Download or read book Sexual Abuse Shonda and Concealment in Orthodox Jewish Communities written by Michael Lesher and published by McFarland. This book was released on 2014-07-15 with total page 297 pages. Available in PDF, EPUB and Kindle. Book excerpt: This book--the first of its kind--analyzes how and why cases of child sexual abuse have been systematically concealed in Orthodox Jewish communities. The book examines many such cover-ups in detail, showing how denial, backlash against victims, and the manipulation of the secular justice system have placed Orthodox Jewish community leaders in the position of defending or even enabling child abusers. The book also examines the generally disappointing treatment of this issue in popular media, while dissecting the institutions that contribute to the cover-ups, including two--rabbinic courts and local Orthodox "patrols"--that are more or less unique to Orthodox Jewish communities. Finally, the book explores the cultural factors that have contributed to this tragedy, and concludes with hopes and proposals for future reform.

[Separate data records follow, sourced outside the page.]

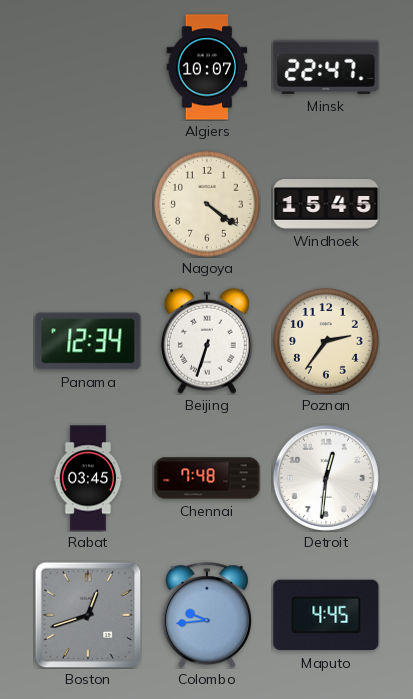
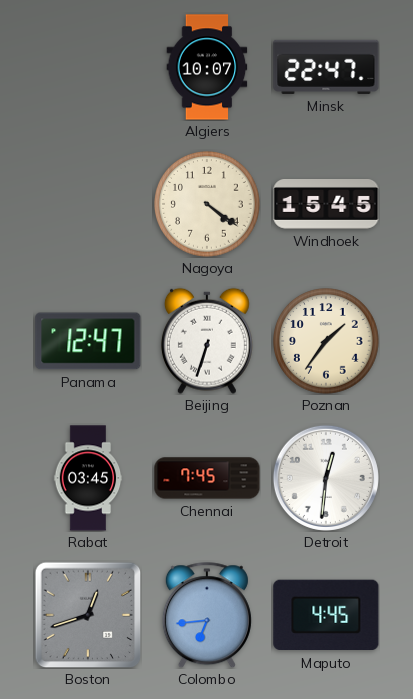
Panama: 12:34 -> 12:47
Poznan: 2:36 -> 1:36
Chennai: 7:48 -> 7:45
Colombo: 9:44 -> 6:44
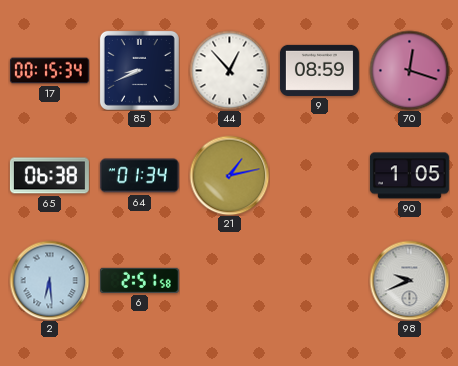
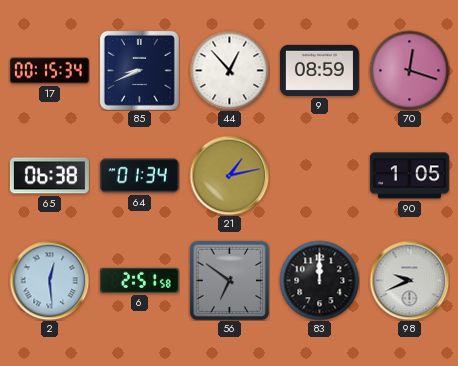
2: 6:29 -> 12:29
56: none -> 6:51
83: none -> 12:00
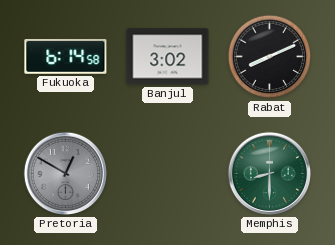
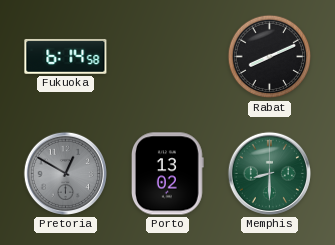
Banjul: 3:02 -> none
Porto: none -> 13:02
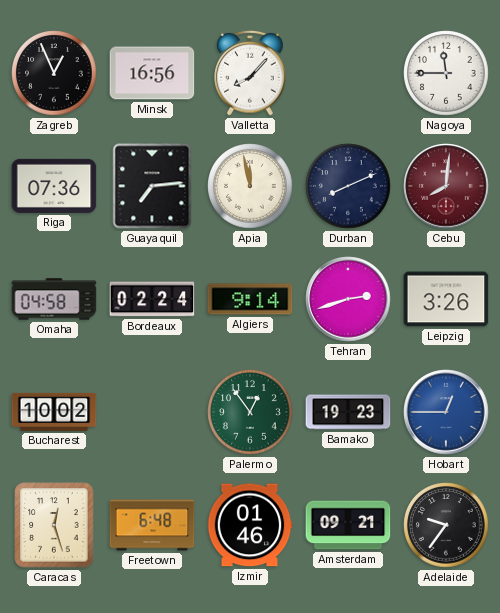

Download or read book The United States Catalog written by and published by . This book was released on 1906 with total page 2048 pages. Available in PDF, EPUB and Kindle. Book excerpt:
Download or read book Orthodox Christians and the Rights Revolution in America written by A. G. Roeber and published by Fordham Univ Press. This book was released on 2024-01-02 with total page 389 pages. Available in PDF, EPUB and Kindle. Book excerpt: A distinctive and unrivaled examination of North American Eastern Orthodox Christians and their encounter with the rights revolution in a pluralistic American society. From the civil rights movement of the 1950s to the “culture wars” of North America, commentators have identified the partisans bent on pursuing different “rights” claims. When religious identity surfaces as a key determinant in how the pursuit of rights occurs, both “the religious right” and “liberal” believers remain the focus of how each contributes to making rights demands. How Orthodox Christians in North America have navigated the “rights revolution,” however, remains largely unknown. From the disagreements over the rights of the First Peoples of Alaska to arguments about the rights of transgender persons, Orthodox Christians have engaged an anglo-American legal and constitutional rights tradition. But they see rights claims through the lens of an inherited focus on the dignity of the human person. In a pluralistic society and culture, Orthodox Christians, both converts and those with family roots in Orthodox countries, share with non-Orthodox fellow citizens the challenge of reconciling conflicting rights claims. Those claims do pit “religious liberty” rights claims against perceived dangers from outside the Orthodox Church. But internal disagreements about the rights of clergy and people within the Church accompany the Orthodox Christian engagement with debates over gender, sex, and marriage as well as expanding political, legal, and human rights claims. Despite their small numbers, North American Orthodox remain highly visible and their struggles influential among the more than 280 million Orthodox worldwide. Orthodox Christians and the Rights Revolution in America offers an historical analysis of this unfolding story.